The key to acclimatisation is to ascend slowly and to periodically take a rest day every few days. Some sources suggest not to exceed an altitude gain of 300 metres in a day and to take a rest day for every 900-1000 metres of altitude gained, but how well each person acclimatises differs greatly and depends on many different factors. There is a common maxim that you might hear being used amongst mountaineers, "Climb High, Sleep Low"; or even amongst competitive athletes, "Live High, Train Low".

Namche Bazaar Mountain View

Kongde Ri on the right of the image and Nupla obscured by the clouds

There is a medication called Acetazolamide (normally sold under the brand name Diamox®) that can be used to reduce, or even prevent, the symptoms of altitude sickness such as headache, fatigue, nausea, shortness of breath, and dizziness. It supposedly speeds up the acclimatization process by causing the kidneys to excrete bicarbonate, which is the base form of carbon dioxide, which helps to counteract the effects of a decrease in oxygen. It does have a few side-effects however and is a diuretic, so make sure you are aware of any allergies that you might have and consult your doctor before taking it (at least that is what I would recommend).

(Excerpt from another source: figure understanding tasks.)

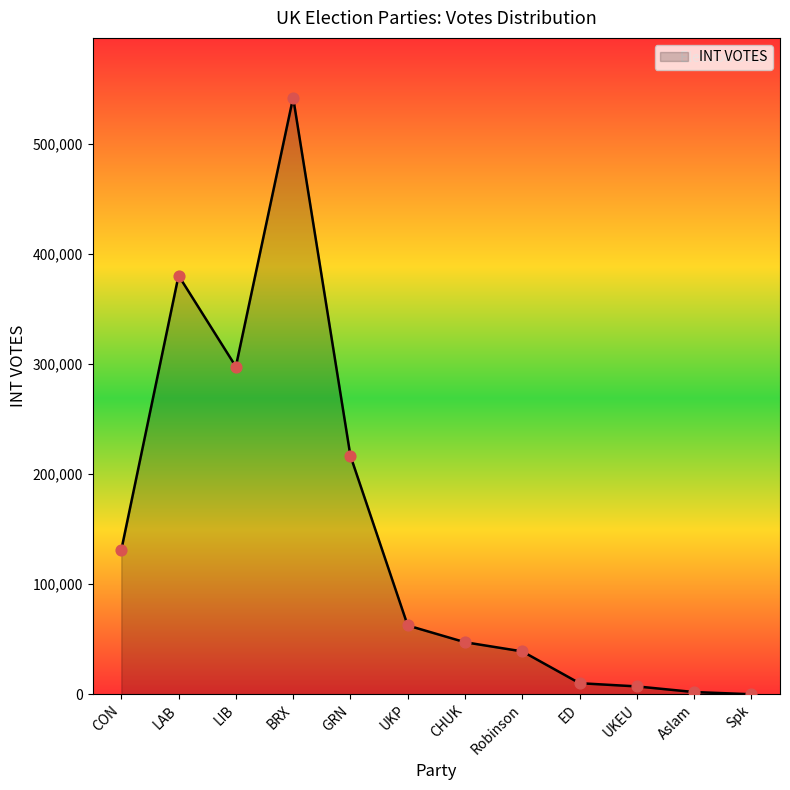

Between UKP and LIB, which is larger?

LIB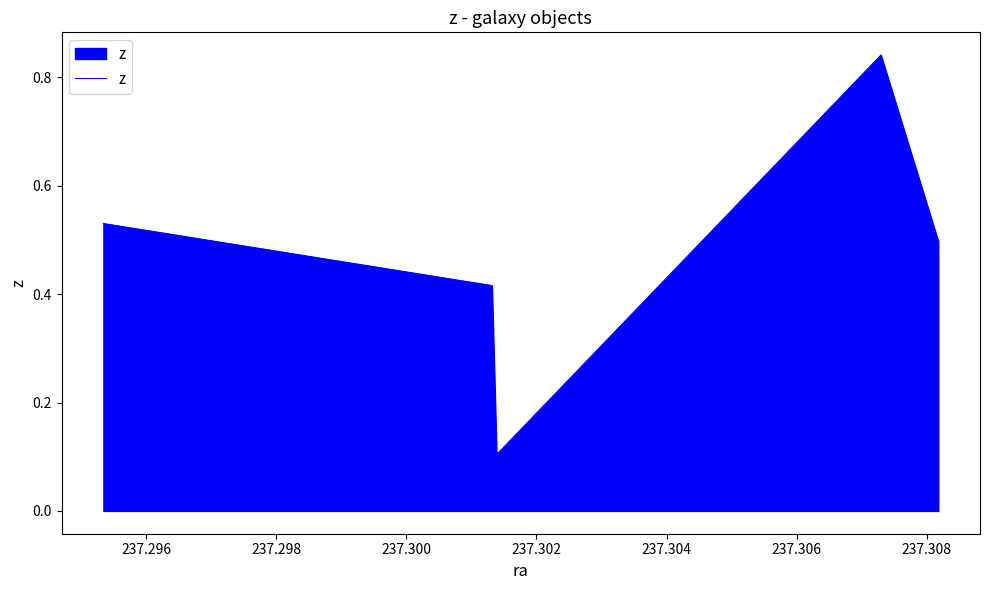

Which has a higher value, 237.302 or 237.296?

237.296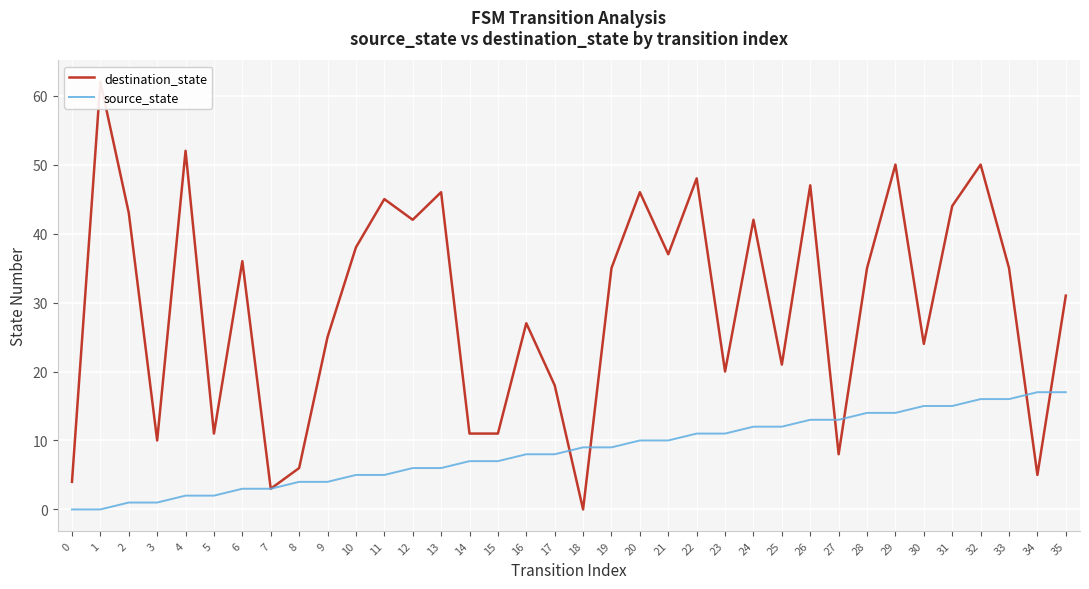

Count the number of data series in this chart.

2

I ended up taking half of a 250mg tablet twice a day, starting a day before my flight into Lukla. I have to say however that during the entire three weeks hiking in the mountains, not once did I notice the presence of any of the symptoms of acute mountain sickness (AMS). I am uncertain if this was because of my fitness level, genetic factors, and because I kept myself very well hydrated (with a few scary exceptions!) or if Diamox had a role to play at all.